Polity Press brought out a translation of Doron Rabinovici's excellent Eichmann's Jews, a study of the leadership of the Vienna Jewish community and how they were trapped into cooperating with Adolf Eichmann. A chilling, sober study and highly recommended. 

Last Waltz in Vienna

Author
George Clare

George Clare, who died in 2009, wrote a memoir, Last Waltz in Vienna, a poignant family history. The book has been in and out of print for years, and you can find it on amazon.com or amazon.co.uk. The Independent in London published this obituary on Clare.

Old Masters

Author
Thomas Bernhard

This short novel is one long monologue, in which one elderly friend meets another friend each week in front of a Tintoretto in the Kunsthistorishes Museum in Vienna. His friend rails at what perfectly horrible people the Austrians are.

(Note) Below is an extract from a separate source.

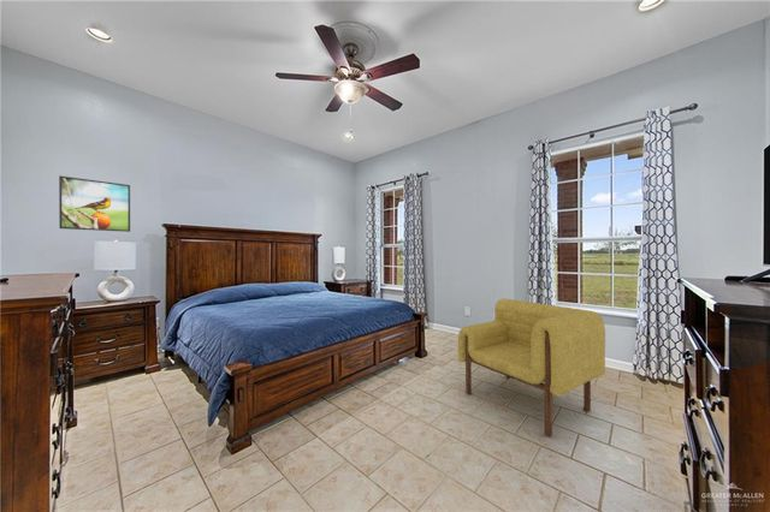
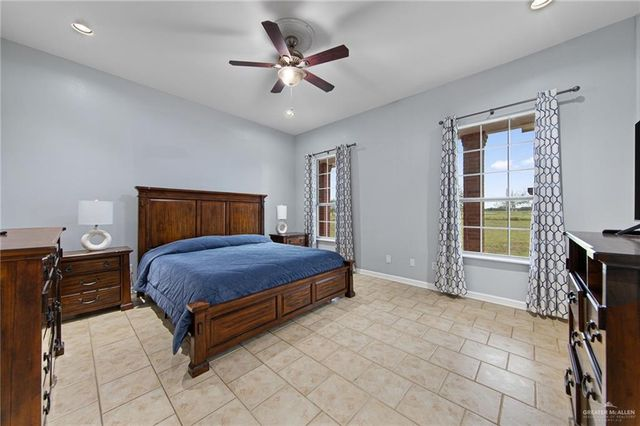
- armchair [457,298,606,437]
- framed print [58,174,131,233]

Written by an author who makes all other misanthropes seem like St Thomas Aquinas, this is the funniest and most brilliant book one can find on postwar Austria.

The Hare with Amber Eyes

Author
Edmund de Waal

We expect everyone to read The Hare with Amber Eyes, by Edmund de Waal. When the author, a sculptor in London, inherits 264 small Japanese figures, he decides to take a journey through his family’s rise—and dramatic fall, which begins in Odessa, travels to Paris, and ends in Vienna. Watch an interview with the author.

The Lady in Gold

Author
Anne-Marie O'Connor

We also recommend Anne-Marie O'Connor's The Lady in Gold, which tells the story of Gustav Klimt's painting of Adele Bloch-Bauer. Adele died in 1934 and in her will, she asked her husband to donate the portrait to an Austrian museum. Yet in 1938, her husband fled Vienna for his life and died in greatly reduced circumstances in Switzerland. He was the painting's owner and wanted to give it to his niece, Marie Altman. The Austrians would not budge. Into the picture walked a young, relatively untested lawyer, Randol Schoenberg. O'Connor, an investigative reporter for The Los Angeles Times, digs deep into turn-of-the-century Vienna, the Second World War, and Schoenberg's battle to get the painting back. The book was filmed in Vienna, with Helen Mirren playing Marie Altman.